Exercise requirements.
The word "output" marks the lines to copy; find all of them in the entries below.

Input.

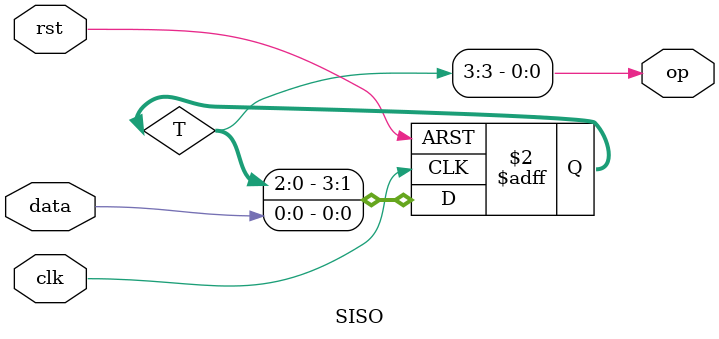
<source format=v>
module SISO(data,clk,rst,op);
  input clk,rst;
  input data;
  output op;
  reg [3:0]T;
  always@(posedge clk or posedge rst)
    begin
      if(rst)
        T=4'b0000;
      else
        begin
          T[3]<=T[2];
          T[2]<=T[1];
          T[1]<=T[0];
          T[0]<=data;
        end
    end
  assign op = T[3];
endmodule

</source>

...

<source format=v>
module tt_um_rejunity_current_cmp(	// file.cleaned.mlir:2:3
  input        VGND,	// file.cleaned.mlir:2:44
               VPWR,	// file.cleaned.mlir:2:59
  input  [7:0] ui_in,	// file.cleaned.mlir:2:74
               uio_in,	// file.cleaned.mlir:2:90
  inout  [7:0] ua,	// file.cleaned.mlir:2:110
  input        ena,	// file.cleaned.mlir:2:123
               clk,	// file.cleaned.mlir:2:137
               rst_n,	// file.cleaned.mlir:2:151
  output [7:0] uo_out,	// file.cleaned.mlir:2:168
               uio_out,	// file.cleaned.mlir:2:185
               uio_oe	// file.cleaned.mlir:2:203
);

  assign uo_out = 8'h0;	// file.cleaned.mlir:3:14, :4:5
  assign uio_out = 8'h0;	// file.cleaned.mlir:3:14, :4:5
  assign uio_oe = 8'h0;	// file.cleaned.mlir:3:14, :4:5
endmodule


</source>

==

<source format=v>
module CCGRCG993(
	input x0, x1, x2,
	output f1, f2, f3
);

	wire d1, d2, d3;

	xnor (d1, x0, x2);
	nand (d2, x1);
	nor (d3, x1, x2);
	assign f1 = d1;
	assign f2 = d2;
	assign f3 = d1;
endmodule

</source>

Written solution.
  output op;
  output [7:0] uo_out,	// file.cleaned.mlir:2:168
	output f1, f2, f3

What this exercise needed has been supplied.